▸ **Descrizione dell'esercizio**: Trascrivi con precisione il passo del testo sullo studio con i volontari che inizia dalle parole "Lo studio ha" e si chiude dopo le parole "uomo e macchina.".

▸ **Testo in esame**:
* * * * * * * * *
Lo studio ha coinvolto 1.298 volontari, ai quali è stato chiesto di affrontare dieci scenari medici realistici. Ogni partecipante doveva identificare una possibile causa dei sintomi presentati e scegliere il percorso d’azione più appropriato, che poteva variare dall’automedicazione alla visita dal medico di base, fino al ricorso al Pronto Soccorso. Alcuni hanno avuto accesso a un modello linguistico avanzato, mentre altri hanno utilizzato strumenti tradizionali come Google. I risultati hanno rivelato che il problema non risiede nella conoscenza medica dell’AI, ma nella comunicazione tra uomo e macchina.
* * * * * * * * *
[Dati sui parametri di distorsione dell'obiettivo]

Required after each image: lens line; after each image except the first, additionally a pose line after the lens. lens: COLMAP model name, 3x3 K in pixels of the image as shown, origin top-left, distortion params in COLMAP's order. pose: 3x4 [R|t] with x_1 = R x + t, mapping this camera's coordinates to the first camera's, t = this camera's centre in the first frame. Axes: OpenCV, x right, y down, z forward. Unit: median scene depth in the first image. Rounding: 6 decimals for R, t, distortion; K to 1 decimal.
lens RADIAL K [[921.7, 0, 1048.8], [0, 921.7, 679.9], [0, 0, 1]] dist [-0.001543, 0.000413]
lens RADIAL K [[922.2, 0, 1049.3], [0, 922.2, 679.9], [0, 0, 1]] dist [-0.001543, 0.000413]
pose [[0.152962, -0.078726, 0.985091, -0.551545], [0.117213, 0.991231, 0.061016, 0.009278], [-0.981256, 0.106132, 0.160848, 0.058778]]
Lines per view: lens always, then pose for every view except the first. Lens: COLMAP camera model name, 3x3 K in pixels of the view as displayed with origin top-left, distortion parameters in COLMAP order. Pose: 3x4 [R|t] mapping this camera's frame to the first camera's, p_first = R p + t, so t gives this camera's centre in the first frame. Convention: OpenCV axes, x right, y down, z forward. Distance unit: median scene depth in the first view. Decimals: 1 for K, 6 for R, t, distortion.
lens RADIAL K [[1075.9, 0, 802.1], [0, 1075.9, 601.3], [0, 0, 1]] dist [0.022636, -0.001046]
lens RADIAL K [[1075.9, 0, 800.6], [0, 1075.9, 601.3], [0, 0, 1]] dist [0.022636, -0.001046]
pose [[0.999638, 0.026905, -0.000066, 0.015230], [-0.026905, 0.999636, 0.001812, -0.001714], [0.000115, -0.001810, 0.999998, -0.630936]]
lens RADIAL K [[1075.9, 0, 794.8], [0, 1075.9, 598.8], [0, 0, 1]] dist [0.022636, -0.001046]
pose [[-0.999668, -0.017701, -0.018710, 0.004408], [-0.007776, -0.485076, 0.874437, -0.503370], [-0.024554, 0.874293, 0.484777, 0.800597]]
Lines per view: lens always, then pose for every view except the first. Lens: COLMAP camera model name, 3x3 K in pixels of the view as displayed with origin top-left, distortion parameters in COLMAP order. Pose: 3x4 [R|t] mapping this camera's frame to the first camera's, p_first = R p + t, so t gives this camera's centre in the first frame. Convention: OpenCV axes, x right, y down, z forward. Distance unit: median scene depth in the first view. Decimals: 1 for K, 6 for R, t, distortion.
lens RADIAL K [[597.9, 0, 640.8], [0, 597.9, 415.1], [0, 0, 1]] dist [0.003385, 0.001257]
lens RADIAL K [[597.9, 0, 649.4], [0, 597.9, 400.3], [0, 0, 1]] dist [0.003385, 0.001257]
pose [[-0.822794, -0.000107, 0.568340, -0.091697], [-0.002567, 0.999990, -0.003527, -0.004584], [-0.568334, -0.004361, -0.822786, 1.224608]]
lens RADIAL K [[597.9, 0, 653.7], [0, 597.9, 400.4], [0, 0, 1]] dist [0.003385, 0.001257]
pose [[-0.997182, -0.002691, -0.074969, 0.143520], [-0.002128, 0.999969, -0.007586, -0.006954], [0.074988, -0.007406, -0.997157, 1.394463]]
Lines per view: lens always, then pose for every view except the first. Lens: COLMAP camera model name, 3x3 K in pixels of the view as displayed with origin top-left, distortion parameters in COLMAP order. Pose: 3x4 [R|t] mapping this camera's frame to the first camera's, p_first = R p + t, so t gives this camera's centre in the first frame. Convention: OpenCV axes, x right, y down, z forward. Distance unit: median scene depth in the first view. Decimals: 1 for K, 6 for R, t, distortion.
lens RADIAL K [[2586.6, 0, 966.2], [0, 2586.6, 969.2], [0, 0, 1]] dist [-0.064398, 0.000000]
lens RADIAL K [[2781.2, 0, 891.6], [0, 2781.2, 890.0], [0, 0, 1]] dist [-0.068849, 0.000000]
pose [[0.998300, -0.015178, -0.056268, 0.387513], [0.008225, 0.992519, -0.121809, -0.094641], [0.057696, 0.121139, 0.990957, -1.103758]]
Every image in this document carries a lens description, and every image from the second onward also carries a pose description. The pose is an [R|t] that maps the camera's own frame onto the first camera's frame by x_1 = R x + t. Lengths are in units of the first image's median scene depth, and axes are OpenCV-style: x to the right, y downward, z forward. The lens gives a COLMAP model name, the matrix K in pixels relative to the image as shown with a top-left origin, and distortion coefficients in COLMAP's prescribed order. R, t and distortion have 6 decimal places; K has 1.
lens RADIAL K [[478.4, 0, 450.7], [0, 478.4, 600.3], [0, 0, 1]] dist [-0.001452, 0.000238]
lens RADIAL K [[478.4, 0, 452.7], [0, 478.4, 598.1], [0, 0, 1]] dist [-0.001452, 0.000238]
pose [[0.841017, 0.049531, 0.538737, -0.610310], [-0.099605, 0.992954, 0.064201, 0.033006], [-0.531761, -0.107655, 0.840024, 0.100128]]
* * * * * * * * *
▸ **Esercizio svolto**:
Lo studio ha coinvolto 1.298 volontari, ai quali è stato chiesto di affrontare dieci scenari medici realistici. Ogni partecipante doveva identificare una possibile causa dei sintomi presentati e scegliere il percorso d’azione più appropriato, che poteva variare dall’automedicazione alla visita dal medico di base, fino al ricorso al Pronto Soccorso. Alcuni hanno avuto accesso a un modello linguistico avanzato, mentre altri hanno utilizzato strumenti tradizionali come Google. I risultati hanno rivelato che il problema non risiede nella conoscenza medica dell’AI, ma nella comunicazione tra uomo e macchina.